BMP CASE STUDIES
Rain Garden Filters Runoff July 27, 2017 | Village Greens Golf Course, Port Orchard, Wash. By USGA Green Section

The rain garden filters runoff from the parking lot through plants and soil, removing pollutants and improving water quality.

Issue

The Village Greens Golf Course is an 18-hole, 3,244-yard public golf course that is owned and operated by Kitsap County. The small property is surrounded by housing, with an elementary school directly across the street from their clubhouse and parking lot. Research has shown that parking lot runoff can introduce contaminants into water bodies, so the county wanted to find a low-cost way to filter the stormwater runoff from the golf course parking lot.
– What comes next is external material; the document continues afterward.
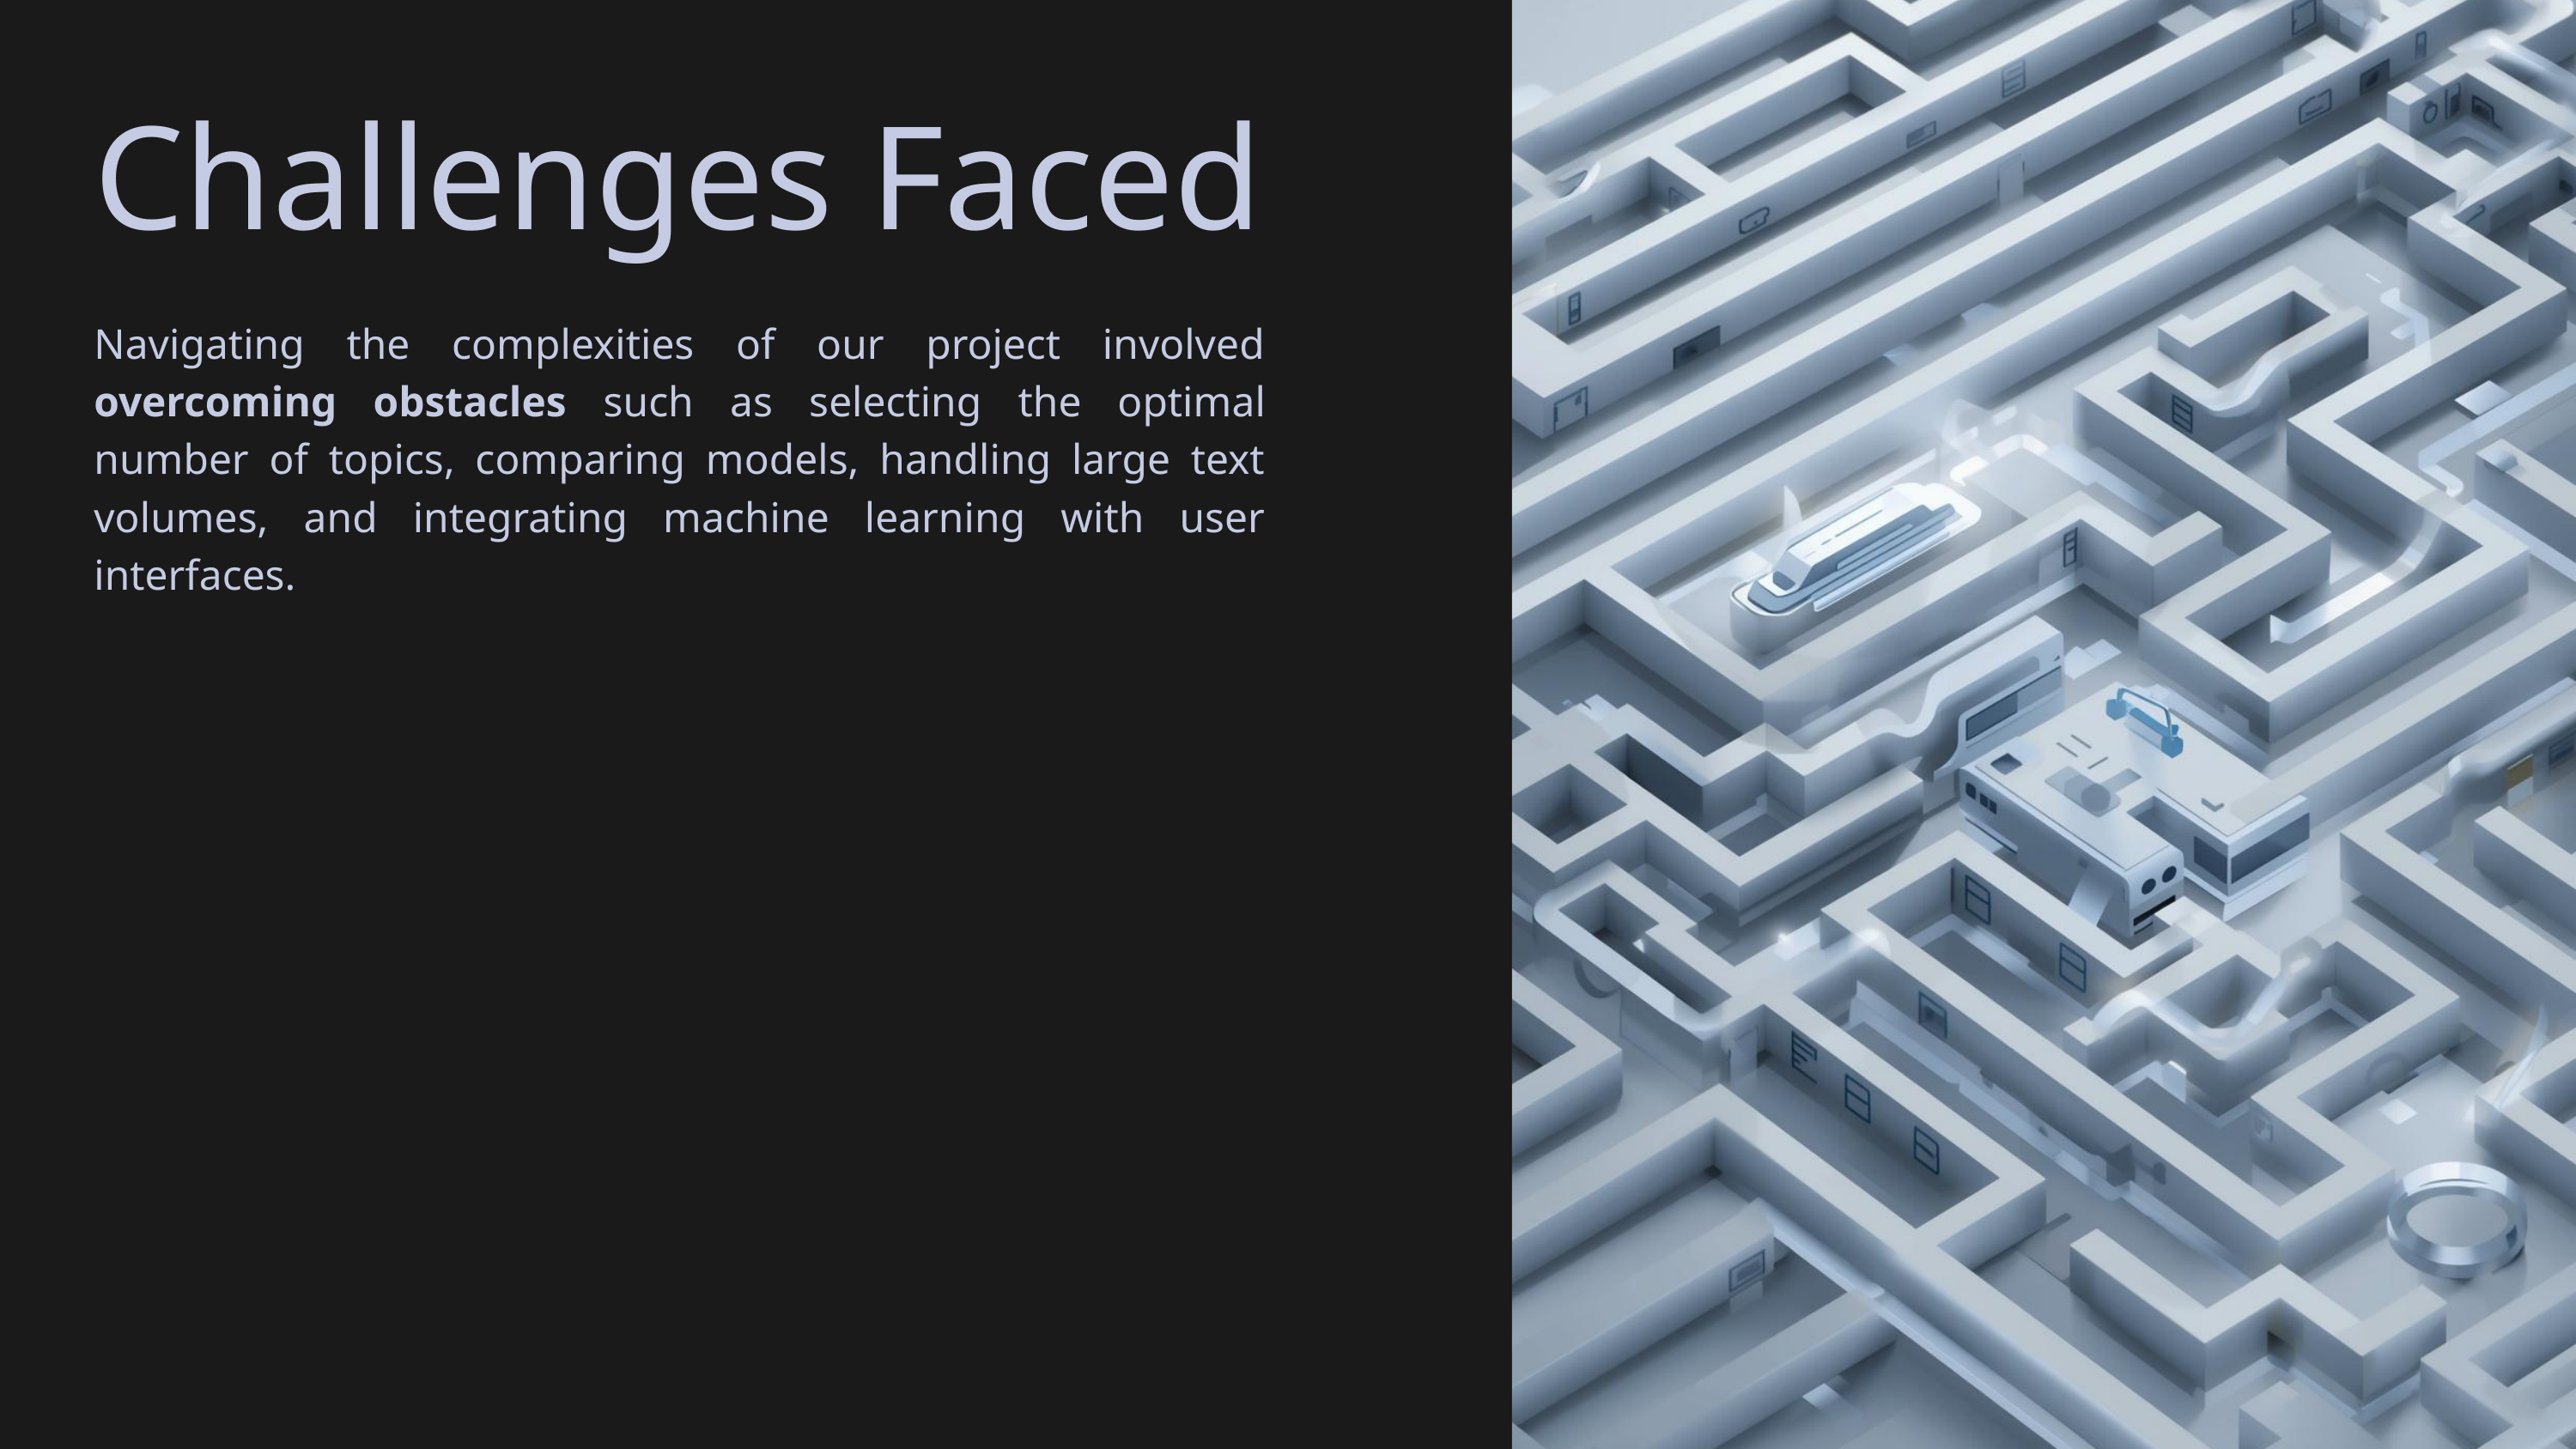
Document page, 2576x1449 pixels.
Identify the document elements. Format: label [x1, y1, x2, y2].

They also hoped to educate golfers and the nearby elementary school children about the environmental risks that parking lots can create.

 

A simple and descriptive sign placed next to the rain garden provides an excellent educational opportunity for golfers, neighbors and children.

Action

Kitsap County Surface and Stormwater Management (SSWM) and the Parks Department developed a plan to build a rain garden at the end of the parking lot to filter all of the water from this impermeable surface. Rain gardens filter runoff through plants and soil, removing pollutants. When built properly, rain gardens are a simple and inexpensive way to improve the water quality of runoff, as detailed in the article “Managing Stormwater One Parking Lot at a Time.”

 

Results

The rain garden at Village Greens has been very successful. The plants in the garden are growing well and they are filtering water from the parking lot on a year-round basis. An informational sign describes how the rain garden works and what it is accomplishing, providing a good educational opportunity for golfers, neighbors and especially for the children at the nearby school.